Now Rutschman's climb begins. Elias said Rutschman will be sent to the Orioles' training facility in Sarasota, Fla., next week to join the O's Gulf Coast League affiliate, with an eye toward placing him at Class A Short-Season Aberdeen later this summer. There, Rutschman will catch part time while sprinkling in reps at first base and designated hitter.

While the long-term goal remains to keep Rutschman behind the plate, Elias called the plan to limit his early reps part of a “slow onboarding process to get him going after the layoff he’s had.” This year’s Golden Spikes Award and Dick Howser Trophy winner, Rutschman completed a 57-game junior season at Oregon State on June 1. He hit .411 with a 1.326 OPS, 17 home runs, 76 walks and just 38 strikeouts, leading all Division I players in walks and OBP while serving as the Beavers’ primary catcher.

“We feel his defense is fairly polished. We don’t feel he needs to log a ton of development innings at the catcher position. The at-bats are going to be more important,” Elias said. “But certainly we want to keep him catching.”

Therein lies the balancing act for the Orioles. Baseball history has not been kind to even the best offensive catchers, their production often diminishing fairly early under the demands of the position. But for as much as his bat and leadership qualities are lauded, it was the positional value catching provided Rutschman that helped separate him atop a Draft class top-heavy with college hitters.

“For me, that’s a position I enjoy, because I am able to have that influence on others and be a leader on the team,” said Rutschman, who began catching full time in college.

The Orioles have been on him for much longer, with West Coast-area scout Brandon Verley first hearing about Rutschman when he was an eighth grader in central Oregon. Three years later, Verley stumped passionately for Rutschman in the Orioles' war room during the 2016 Draft’s later rounds, hoping to take a flier despite Rutschman’s strong commitment to Oregon State. The Mariners eventually selected Rutschman in the 40th round, as a pitcher, at which point he headed to Corvallis.

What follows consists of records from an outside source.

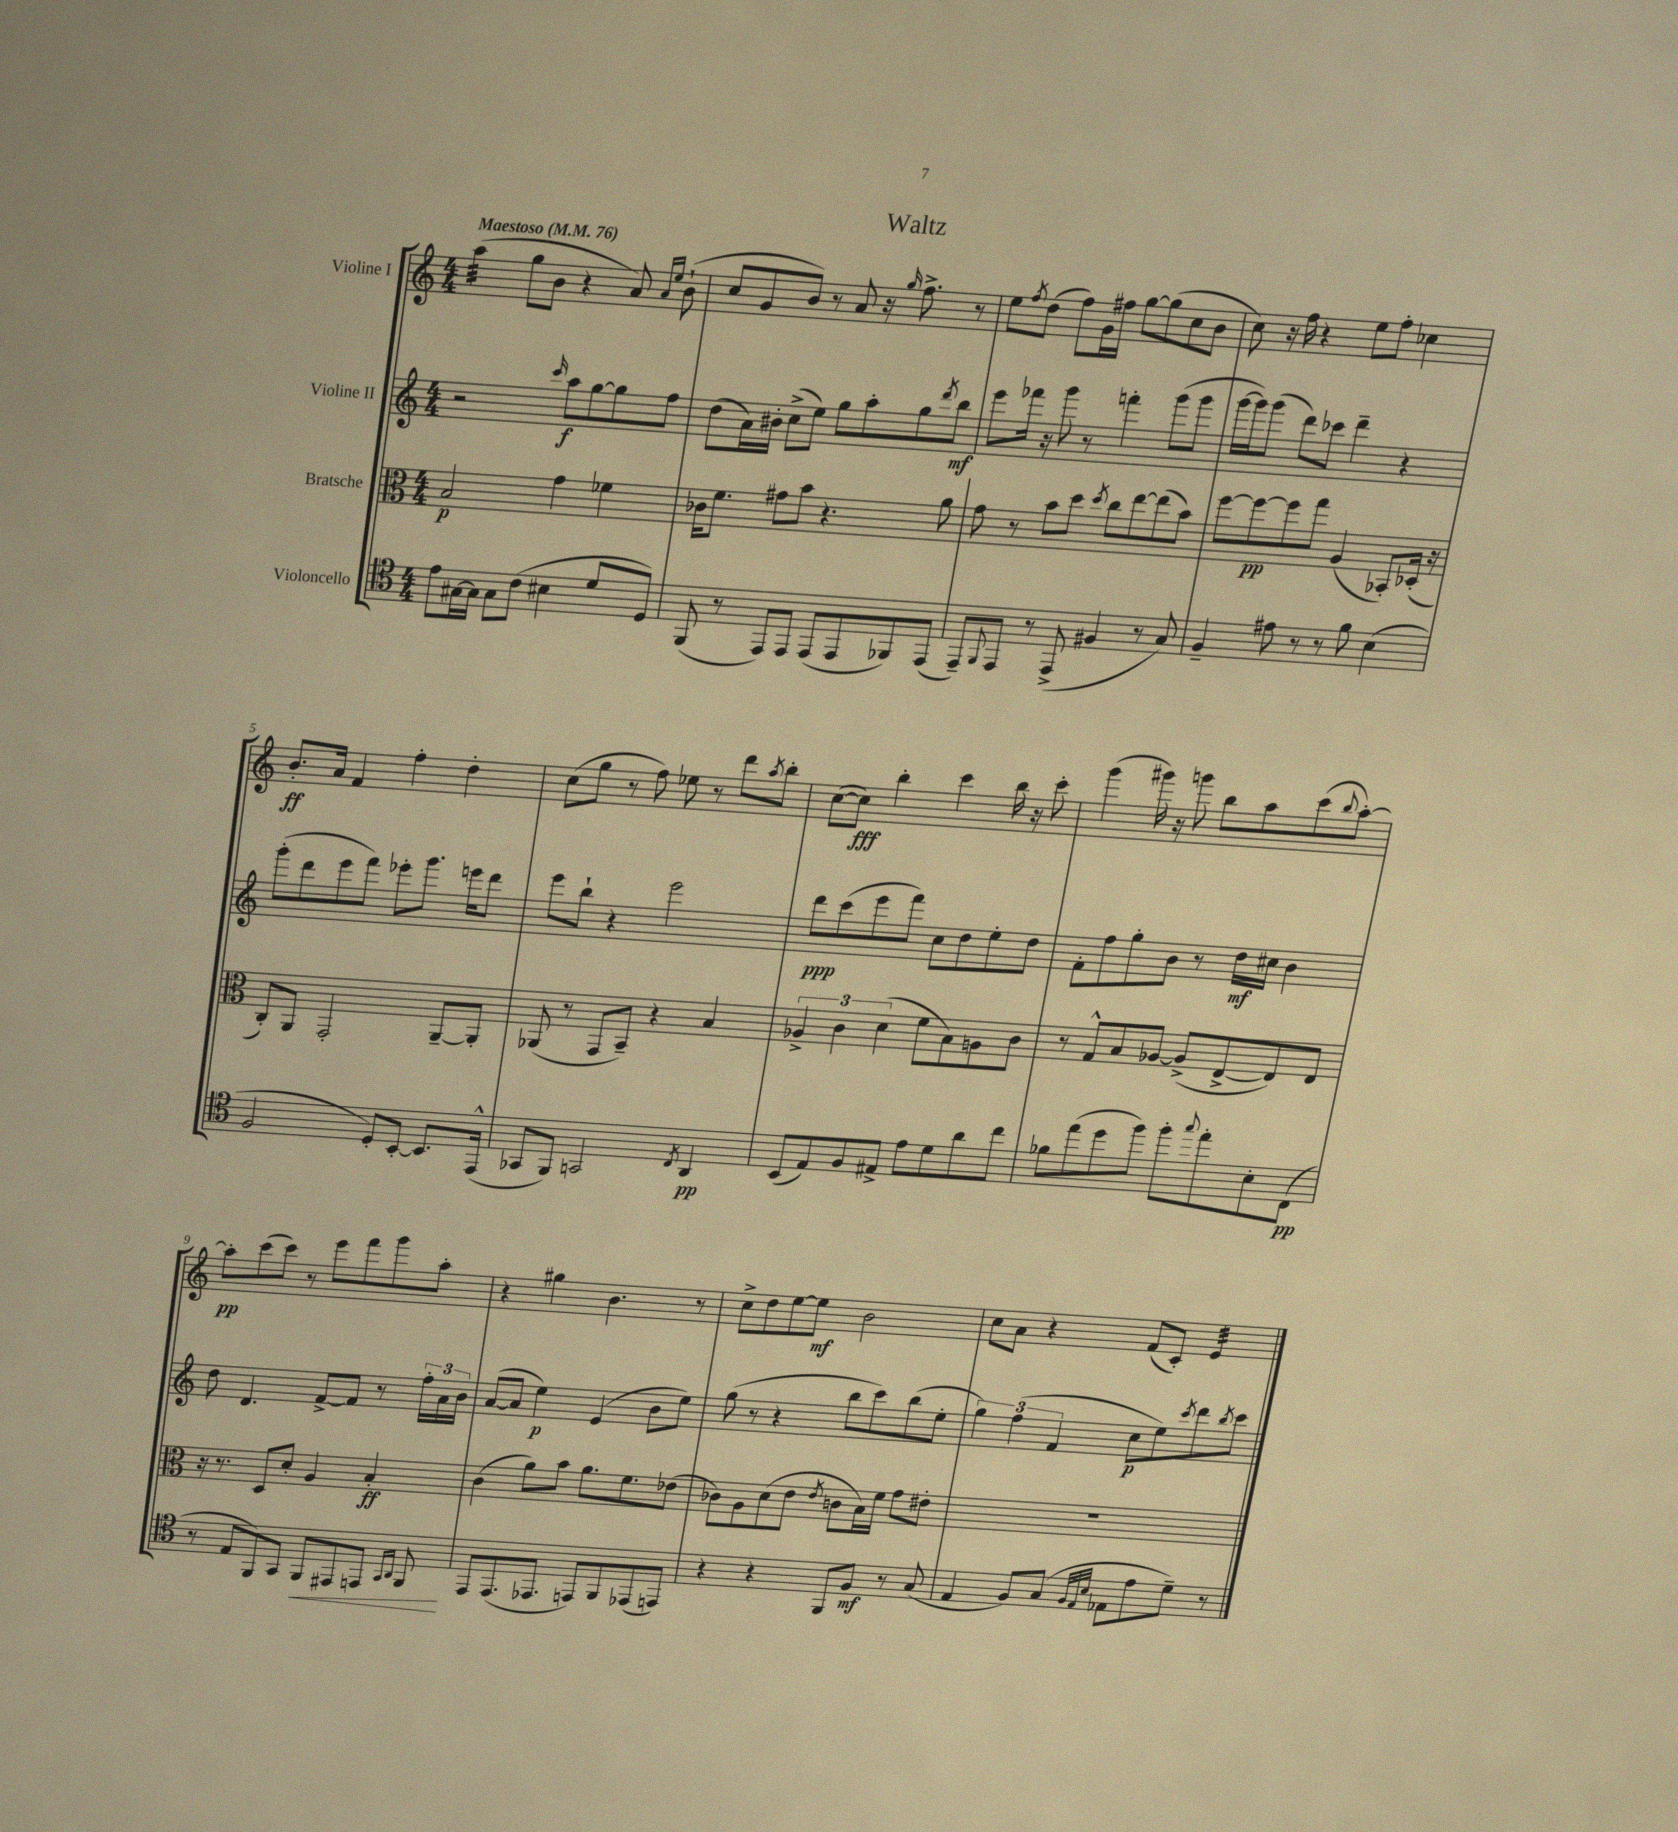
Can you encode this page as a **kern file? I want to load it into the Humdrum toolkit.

**kern	**kern	**kern	**kern
*staff4	*staff3	*staff2	*staff1
*clefC4	*clefC3	*clefG2	*clefG2
*k[]	*k[]	*k[]	*k[]
*M4/4	*M4/4	*M4/4	*M4/4
*MM76	*MM76	*MM76	*MM76
8e	2B	2r	(4aa
[16G#	.	.	.
16G#]	.	.	.
8G#	.	.	8gg
(8c	.	.	8b
.	.	16qqccc	.
4B#	4g	8aa	4r
.	.	[8gg	.
8d	4f-	8gg]	8a)
.	.	.	16qqa
.	.	.	16qqee
8D)	.	8ff	(8b`
=	=	=	=
(8FF	16c-	(8dd	8cc
.	8.f	.	.
8r	.	16a)	8g
.	.	16b#'	.
8EE)	8g#	(8cc^	8b)
8EE	8b	8ee)	8r
(8EE	4.r	8gg	8a
8EE	.	8aa'	16r
.	.	.	16qqgg
.	.	.	8.ff^
8FF-)	.	8gg	.
.	.	8qddd	.
(8EE	8a	8bb	8r
=	=	=	=
8EE~)	8g	8eee	8ee
8qqFF	.	.	8qff
8EE	8r	16fff-	(8dd
.	.	16r	.
8r	8b	8ggg	8ff)
(8EE^	8dd	8r	16g
.	.	.	16ff#
.	8qdd	.	.
4F#	8cc	4fff'	[8gg
.	[8ee	.	(8gg]
8r	(8ee]	(8ggg	8cc
8G)	8b)	8ggg	8b
=	=	=	=
4F~	[8ff	[16ggg	8cc)
.	.	16ggg])	.
.	8ff_	(8ggg	16r
.	.	.	16ff
8e#	8ff]	8ddd)	4r
8r	8gg	8ccc-	.
8r	(4A	4ddd~	8ee
8f	.	.	8ff'
(4B	8BB-')	4r	4cc-
.	(16D-'	.	.
.	16r	.	.
=	=	=	=
2F	8C')	(8ggg'	8.b'
.	8AA	8ddd	.
.	.	.	16a
.	2GG'	8eee	4f
.	.	8fff)	.
8D')	.	8eee-'	4ff'
[8BB'	.	8.ggg	.
8.BB]	[8AA~	.	4dd'
.	.	16eee	.
.	8AA']	8ddd	.
(16EE^^	.	.	.
=	=	=	=
8GG-	(8AA-	8eee	(8cc
8FF)	8r	8bb`	8gg
2GG	8GG	4r	8r
.	8BB~)	.	8ff)
.	4r	2eee	8ee-
.	.	.	8r
8qC	.	.	.
4AA	4B	.	8ddd
.	.	.	8qaa
.	.	.	8bb'
=	=	=	=
(8BB	6A-^	8ddd	([8cc
8E)	.	(8ccc	8cc])
.	6c	.	.
8F	.	8eee	4bb'
.	(6d	.	.
8E#^	.	8fff)	.
8e	8f	8cc	4ccc
8d	8B)	8dd	.
8a	8A	8ee'	16bb
.	.	.	16r
8cc	8c	8dd	8ccc'
=	=	=	=
8f-	8r	8f'	(4ggg
(8ee	8G^^	8ff	.
8dd	8B	8gg'	16ggg#)
.	.	.	16r
8ff)	[8A-	8b	8ggg
8ff'	(8A-^]	8r	8bb
8qqgg	.	.	.
8ee'	[8E^	16dd	8aa
.	.	16cc#	.
8B'	8E])	4b	(8ccc
.	.	.	8qqbb
(8C	8E	.	[8aa')
=	=	=	=
8r	16r	8dd	8aa']
.	8.r	.	.
8E	.	4.d	(8ccc
8FF)	8D	.	8ccc)
8GG	8d'	.	8r
8FF	4A	[8f^	8eee
8EE#	.	8f]	8fff
8EE	4B'	8r	8ggg
16qqGG	.	.	.
16qqAA	.	.	.
8FF	.	24ff'	8aa'
.	.	24a	.
.	.	24b	.
=	=	=	=
8EE	(4c	([8a	4r
(8.EE	.	8a]	.
.	8a)	4ee)	4gg#
8.EE-	.	.	.
.	8b	.	.
8EE)	8.a	(4e	4.b
8FF	.	.	.
.	8.f	.	.
(8EE-	.	8b	.
8EE)	(8e-	8ee)	8r
=	=	=	=
4r	8c-)	(8gg	8cc^
.	8A	8r	8dd
4r	(8d	4r	[8ee
.	8e	.	8ee]
.	8qe	.	.
8FF	8c	8bb	2b
8F	16B)	8ccc)	.
.	16f	.	.
8r	8g	(8bb	.
(8G	8e#'	8ee'	.
=	=	=	=
4E	1r	6gg)	8cc
.	.	.	8a
.	.	(6ff	.
8F)	.	.	4r
.	.	6f	.
(8G	.	.	.
32qqF	.	.	.
32qqE	.	.	.
32qqB	.	.	.
8E-	.	8cc	(8f
8e	.	8ee)	8c')
.	.	8qccc	.
8d~)	.	8ddd	4e
.	.	8qbb	.
8r	.	8ccc	.
==	==	==	==
*-	*-	*-	*-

Rutschman was a two-sport athlete then, punting for OSU’s football team as a freshman before committing to baseball full time as a sophomore. That’s when, Verley said, Rutschman’s career “took off like a rocket.” He shot up Draft boards that spring, earning College World Series Most Outstanding Player honors for the national championship team that also included Orioles farmhand Cadyn Grenier.

“I can’t say enough about him,” Verley said. “It was the easiest decision, to be able to say yes to a player like that.”

Asked how quickly Rutschman can rise to the Majors, Verley said, “there are a lot of guys that think he can play there right now.”

“I think you could put him there right now if you wanted,” Verley said. “Obviously the learning curve would be tougher than if he was to climb [professional levels], but as quickly as Mike and the guys at the top are ready to get him in there, I think he’ll be ready to answer the call.”

For the Orioles, the how, why, and when are all questions for another day. They view Tuesday as just a beginning.

“We’re trying to bring in talent from every direction possible,” Elias said. “Having the No. 1 pick in the Draft is a special opportunity to do that. I think the important thing for us is that doesn’t start and end here.”